Söz konusu bir anlamda tarihsel nitelik de taşıyabilecek buluşmanın ilk ateşleyicisi ve örgütleyicilerinden Aydın Doğer; “Bu buluşmaya gerçekten çok ihtiyacımız vardı. Aslında çok geçmişlere dayanan, “Biz hele bir bir araya gelsek” özlemine bir anlamda tercüman olmuş oluyoruz. Çoğumuz 12 Eylül 1980 karanlığı öncesi süreçlerden bugünlere geldik. Ve halen inatla kavganın, hayatın içerisindeyiz. Hem de öyle böyle içerisinde değiliz. Bakıyorsunuz en önemli sivil toplum kuruluşlarına önderlik yapıyoruz. Bakıyorsunuz meslek odalarının kilometre taşlarıyız. Bakıyorsunuz üretimdeki emekçileri örgütlüyoruz. İktidarın Bodrum yağma projelerine karşı barikatın en önündeyiz. Cennetkoy’un peşkeşinde çete sermayesinin korkulu rüyası oluyoruz. Akbelen’de zeytine, ormana, doğaya, köylüye umut oluyoruz. Gericiliğe, karanlığa, yağmaya, talana karşı direnişin gene en ön safındayız. Saymakla bitmez” diyerek görüşünü şu sözlerle tamamladı.
DOĞER: “BU DAHA BAŞLANGIÇ.”
“Zaten bunun en canlı tanığı da bu kadim topraklardır. Gene durmayacağız. Çünkü bizlerin hamurunun mayasında memleket sevdası var. Bu buluşmayı bu anlamda memleket sevdalısı ve düzenin yola getiremediği, düzenin dümen suyuna girmemiş iflah olmaz devrimcilerin bir araya gelişi olarak da görebiliriz. Bu birkaç günlük yolculuğumuzda büyük ilgi gördük. Biliyoruz bu akşam bizlere kapılarını açan Bodrum Türkü Evi’ne sığmayacağız. Ama yine biliyoruz ki; ne bu kısa süre içersinde zaman darlığından ulaşamadığımız, mekanın yetmezliğinden aramızda bulunamayan, ayakta kalan dostlarımız ve yoldaşlarımız bizlere gönül koymayacaktır. Bugün yüzlerle bir araya geldiysek, yarın binlerle yürek yüreğe omuz omuza olacağız. Bu sadece ilk kıvılcım. Yani bu daha başlangıç…”
TOPANOĞLU; “GELENEK BİZİZ. GELECEK DE BİZ OLACAĞIZ.”

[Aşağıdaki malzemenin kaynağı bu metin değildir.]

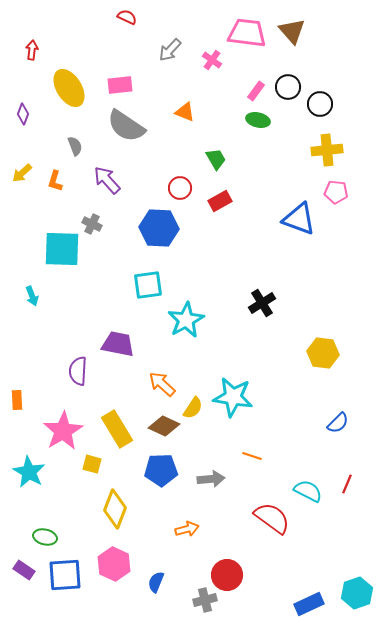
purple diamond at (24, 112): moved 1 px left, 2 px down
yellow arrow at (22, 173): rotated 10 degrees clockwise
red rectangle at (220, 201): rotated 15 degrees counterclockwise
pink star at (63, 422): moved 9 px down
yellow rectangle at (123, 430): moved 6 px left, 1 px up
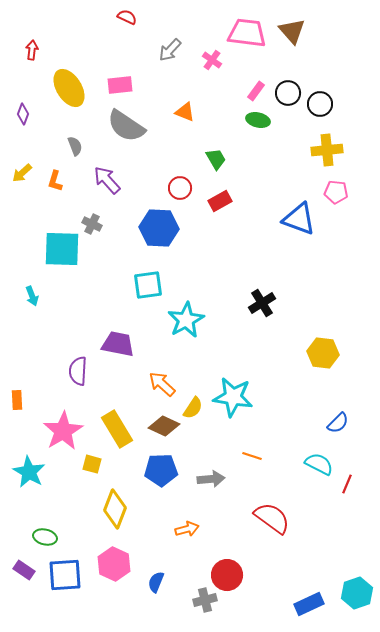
black circle at (288, 87): moved 6 px down
cyan semicircle at (308, 491): moved 11 px right, 27 px up
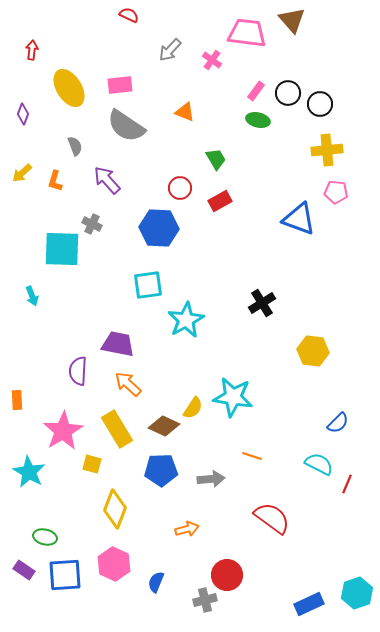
red semicircle at (127, 17): moved 2 px right, 2 px up
brown triangle at (292, 31): moved 11 px up
yellow hexagon at (323, 353): moved 10 px left, 2 px up
orange arrow at (162, 384): moved 34 px left
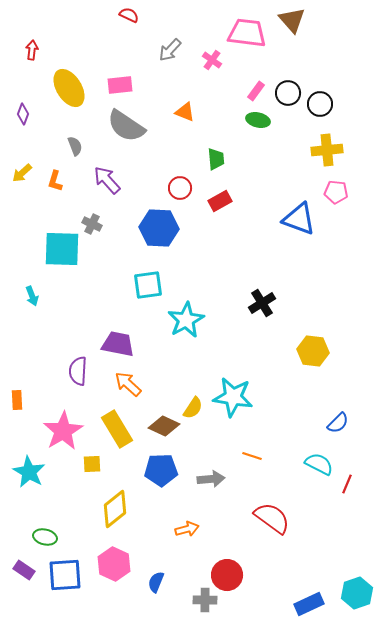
green trapezoid at (216, 159): rotated 25 degrees clockwise
yellow square at (92, 464): rotated 18 degrees counterclockwise
yellow diamond at (115, 509): rotated 30 degrees clockwise
gray cross at (205, 600): rotated 15 degrees clockwise
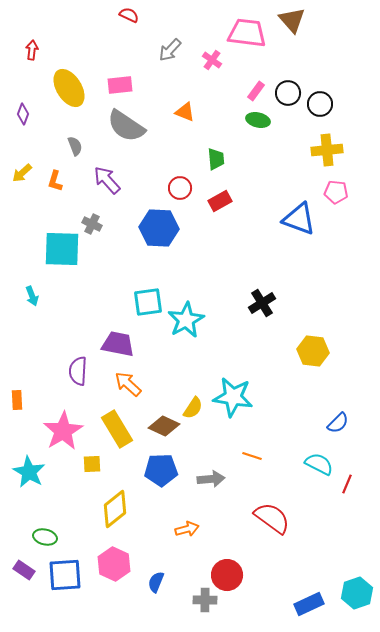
cyan square at (148, 285): moved 17 px down
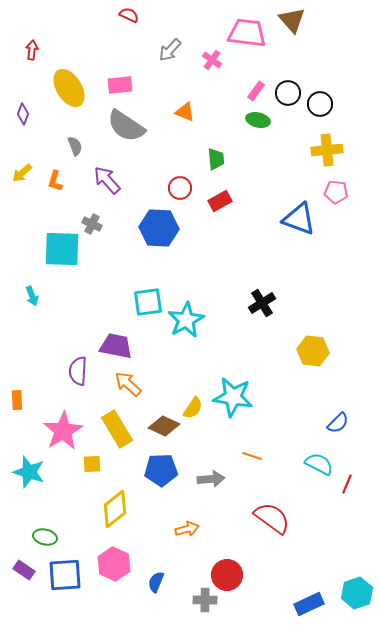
purple trapezoid at (118, 344): moved 2 px left, 2 px down
cyan star at (29, 472): rotated 12 degrees counterclockwise
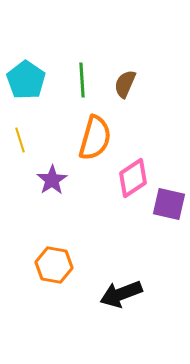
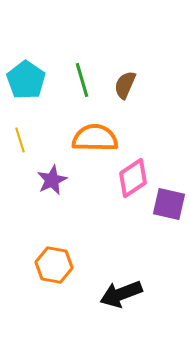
green line: rotated 12 degrees counterclockwise
brown semicircle: moved 1 px down
orange semicircle: rotated 105 degrees counterclockwise
purple star: rotated 8 degrees clockwise
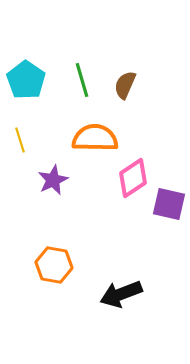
purple star: moved 1 px right
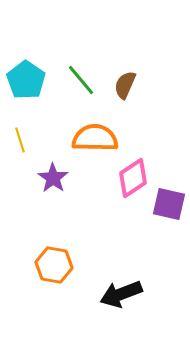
green line: moved 1 px left; rotated 24 degrees counterclockwise
purple star: moved 2 px up; rotated 12 degrees counterclockwise
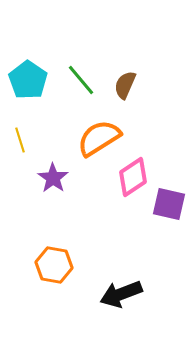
cyan pentagon: moved 2 px right
orange semicircle: moved 4 px right; rotated 33 degrees counterclockwise
pink diamond: moved 1 px up
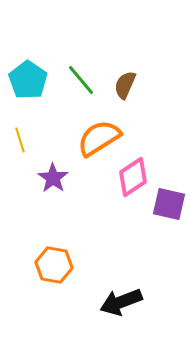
black arrow: moved 8 px down
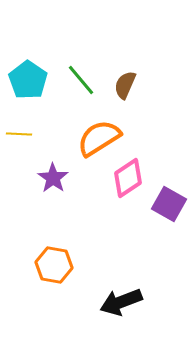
yellow line: moved 1 px left, 6 px up; rotated 70 degrees counterclockwise
pink diamond: moved 5 px left, 1 px down
purple square: rotated 16 degrees clockwise
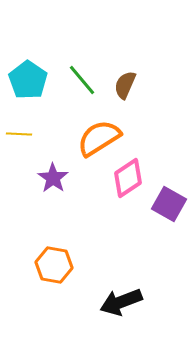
green line: moved 1 px right
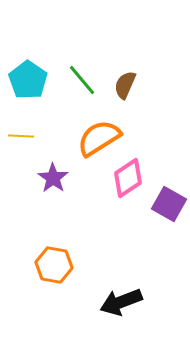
yellow line: moved 2 px right, 2 px down
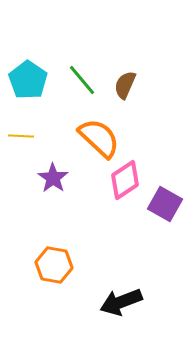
orange semicircle: rotated 75 degrees clockwise
pink diamond: moved 3 px left, 2 px down
purple square: moved 4 px left
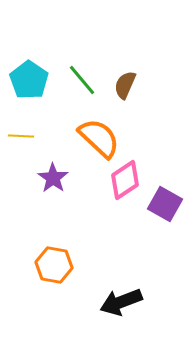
cyan pentagon: moved 1 px right
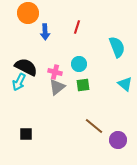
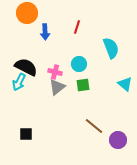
orange circle: moved 1 px left
cyan semicircle: moved 6 px left, 1 px down
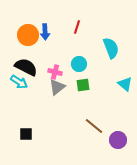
orange circle: moved 1 px right, 22 px down
cyan arrow: rotated 84 degrees counterclockwise
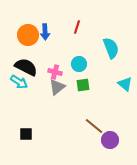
purple circle: moved 8 px left
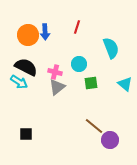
green square: moved 8 px right, 2 px up
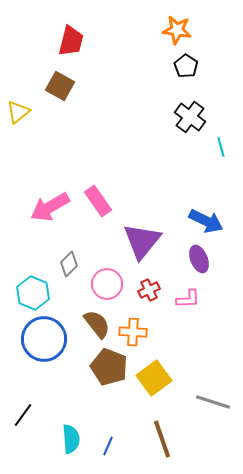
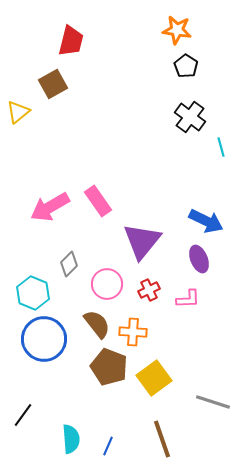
brown square: moved 7 px left, 2 px up; rotated 32 degrees clockwise
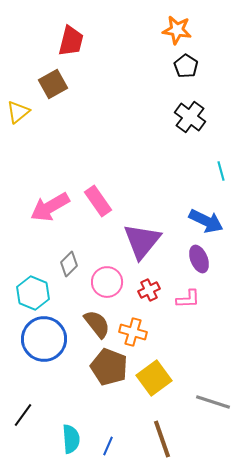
cyan line: moved 24 px down
pink circle: moved 2 px up
orange cross: rotated 12 degrees clockwise
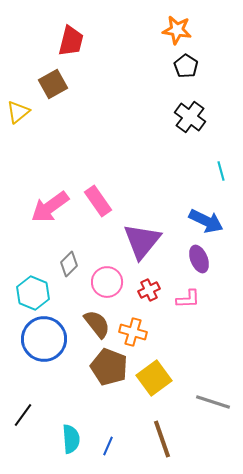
pink arrow: rotated 6 degrees counterclockwise
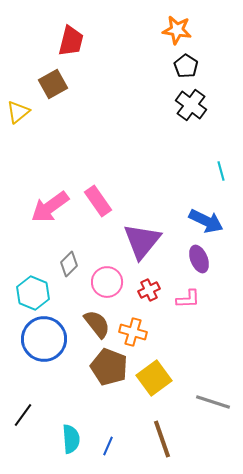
black cross: moved 1 px right, 12 px up
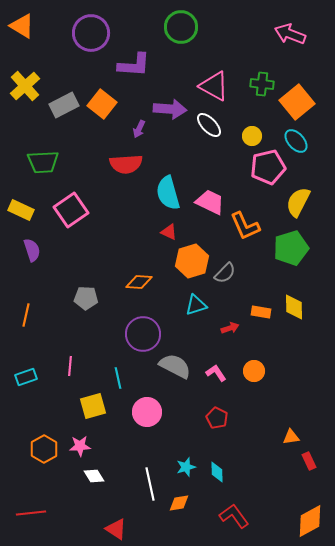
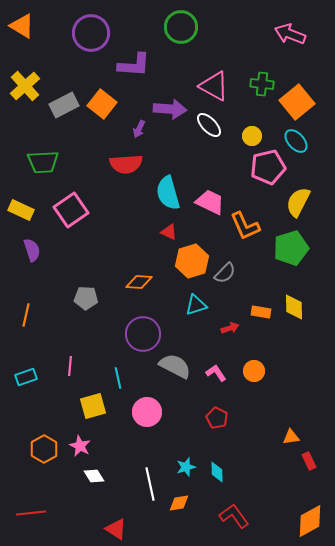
pink star at (80, 446): rotated 30 degrees clockwise
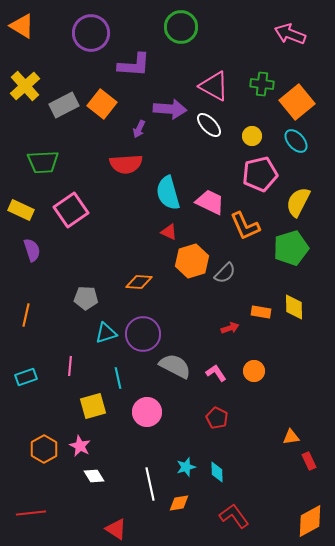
pink pentagon at (268, 167): moved 8 px left, 7 px down
cyan triangle at (196, 305): moved 90 px left, 28 px down
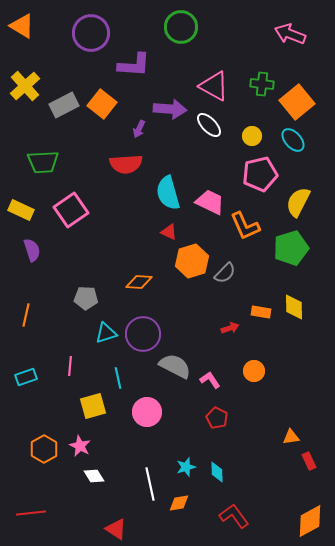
cyan ellipse at (296, 141): moved 3 px left, 1 px up
pink L-shape at (216, 373): moved 6 px left, 7 px down
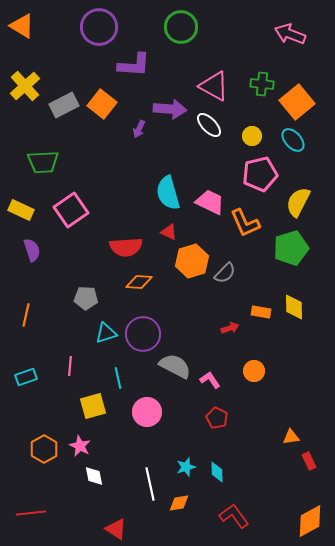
purple circle at (91, 33): moved 8 px right, 6 px up
red semicircle at (126, 164): moved 83 px down
orange L-shape at (245, 226): moved 3 px up
white diamond at (94, 476): rotated 20 degrees clockwise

Bodrum sol siyasetinin kilometre taşlarından Erhan Topanoğlu da bu geceki ilginç buluşmaya dair: “Aslında bizler hiç ayrı değildik zaten. Belki kimimiz istismara uğramış bir çocuğun mahkemesinde iken, diğerimiz cinayete kurban gitmiş bir kadının cenazesindeydik. Kimimiz Akbelen’de biber gazı solurken, başka birimi imara açılmasından diye Adayalı’ya yelken açmıştık. Ama bizler hep o doğrudan, haklıdan, memleketten yana atan yüreklerimizle bir aradaydık. Bir aradayız, bir arada olmaya da devam edeceğiz. Farklı derelerden gelen en temiz, en billur sular aynı arseniği de, betonu da bu toprakları ne kadar çoraklaştırdı ise bizler de o denli yeşerteceğiz. Bu topraklardan sevgimizi, emeğimizi, mücadelemizi eksik etmeyeceğiz. Denizimizi de onların beton cehennemine, kapalı marinalarına teslim etmeyeceğiz. Cennet Koylarımız onların yüzme havuzları olmayacak elbette. Mandalimizi, zeytinimizi de rezidans kapatmalarına teslim etmeyeceğiz. Şu kesinlikle açığa çıkmıştır ki; hayat ve Bodrum bizlerle daha bir kendine gülümseyerek ve iştahla yaşanıyor. Bu topraklardan sevgimizi, emeğimizi, mücadelemizi eksik etmeyeceğiz. Gelenek de biziz, gelecek de biz olacağız. Cevat Şakir’e, Saynur Ablaya, Neyzen’e, Halil Efeye sayısız değerlerimize sözümüz var. Bundan vazgeçme lüksümüz yok. Bu akşamki heyecanlı buluşmanın Bodrum’un kent belleğine önemli izler düşüreceğini düşünüyorum. Birikimimiz ve insan zenginliğimiz konusunda açıkçası ne kadar alçak gönüllü olsak da gerçek ortada” diyerek görüş ifade etti.